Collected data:

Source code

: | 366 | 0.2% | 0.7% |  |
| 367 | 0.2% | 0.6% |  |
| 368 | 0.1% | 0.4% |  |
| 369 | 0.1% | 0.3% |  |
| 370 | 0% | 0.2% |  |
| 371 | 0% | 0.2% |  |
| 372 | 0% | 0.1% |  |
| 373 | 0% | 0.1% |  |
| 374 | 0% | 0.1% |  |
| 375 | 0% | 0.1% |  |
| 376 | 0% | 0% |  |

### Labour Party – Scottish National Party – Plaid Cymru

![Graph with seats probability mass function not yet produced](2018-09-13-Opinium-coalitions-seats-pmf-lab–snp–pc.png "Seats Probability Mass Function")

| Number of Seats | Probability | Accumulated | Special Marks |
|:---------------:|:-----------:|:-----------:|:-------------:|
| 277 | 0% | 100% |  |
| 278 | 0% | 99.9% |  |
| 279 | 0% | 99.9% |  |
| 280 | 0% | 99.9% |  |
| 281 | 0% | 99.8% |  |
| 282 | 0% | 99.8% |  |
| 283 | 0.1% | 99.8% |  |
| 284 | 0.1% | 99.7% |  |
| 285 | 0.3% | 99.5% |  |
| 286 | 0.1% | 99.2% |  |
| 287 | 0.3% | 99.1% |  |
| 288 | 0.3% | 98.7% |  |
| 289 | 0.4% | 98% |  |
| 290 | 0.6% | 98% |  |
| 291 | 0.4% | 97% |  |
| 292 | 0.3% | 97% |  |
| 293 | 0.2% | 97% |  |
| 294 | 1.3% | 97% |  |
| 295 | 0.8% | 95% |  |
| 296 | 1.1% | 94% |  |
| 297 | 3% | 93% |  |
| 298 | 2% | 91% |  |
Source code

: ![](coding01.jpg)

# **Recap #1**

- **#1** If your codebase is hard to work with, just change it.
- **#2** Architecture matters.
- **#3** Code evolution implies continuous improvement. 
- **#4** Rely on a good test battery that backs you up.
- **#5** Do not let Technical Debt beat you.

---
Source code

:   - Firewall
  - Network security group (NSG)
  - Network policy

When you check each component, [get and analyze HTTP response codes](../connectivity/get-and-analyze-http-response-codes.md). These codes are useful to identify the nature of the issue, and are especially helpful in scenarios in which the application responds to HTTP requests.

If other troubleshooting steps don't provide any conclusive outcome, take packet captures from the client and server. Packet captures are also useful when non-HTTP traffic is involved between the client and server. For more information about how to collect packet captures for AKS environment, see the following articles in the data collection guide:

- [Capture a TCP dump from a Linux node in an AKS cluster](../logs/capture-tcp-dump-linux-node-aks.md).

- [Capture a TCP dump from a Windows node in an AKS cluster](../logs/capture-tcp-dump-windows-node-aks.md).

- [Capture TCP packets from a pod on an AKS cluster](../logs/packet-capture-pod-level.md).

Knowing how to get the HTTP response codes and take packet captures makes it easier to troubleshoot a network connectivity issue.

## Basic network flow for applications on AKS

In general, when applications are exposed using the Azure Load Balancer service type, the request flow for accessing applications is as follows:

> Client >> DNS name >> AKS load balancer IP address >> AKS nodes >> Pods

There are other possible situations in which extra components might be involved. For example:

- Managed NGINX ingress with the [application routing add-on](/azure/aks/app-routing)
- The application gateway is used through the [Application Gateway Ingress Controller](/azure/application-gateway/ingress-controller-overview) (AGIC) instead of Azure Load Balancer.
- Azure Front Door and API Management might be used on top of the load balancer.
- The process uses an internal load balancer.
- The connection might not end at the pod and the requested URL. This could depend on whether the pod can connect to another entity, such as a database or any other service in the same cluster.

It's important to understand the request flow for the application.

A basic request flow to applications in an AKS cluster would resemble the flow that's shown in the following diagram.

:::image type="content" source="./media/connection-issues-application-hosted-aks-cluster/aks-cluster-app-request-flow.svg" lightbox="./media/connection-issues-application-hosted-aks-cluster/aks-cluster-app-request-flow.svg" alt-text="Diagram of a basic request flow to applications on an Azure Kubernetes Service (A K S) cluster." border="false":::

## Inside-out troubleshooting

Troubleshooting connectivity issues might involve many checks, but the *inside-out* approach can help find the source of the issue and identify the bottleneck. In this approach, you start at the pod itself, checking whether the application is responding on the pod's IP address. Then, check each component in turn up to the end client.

**Exercise requirements**
Show every line of the entries above that contains the word "used", matching its case exactly.

**Output of the task**
- The application gateway is used through the [Application Gateway Ingress Controller](/azure/application-gateway/ingress-controller-overview) (AGIC) instead of Azure Load Balancer.
- Azure Front Door and API Management might be used on top of the load balancer.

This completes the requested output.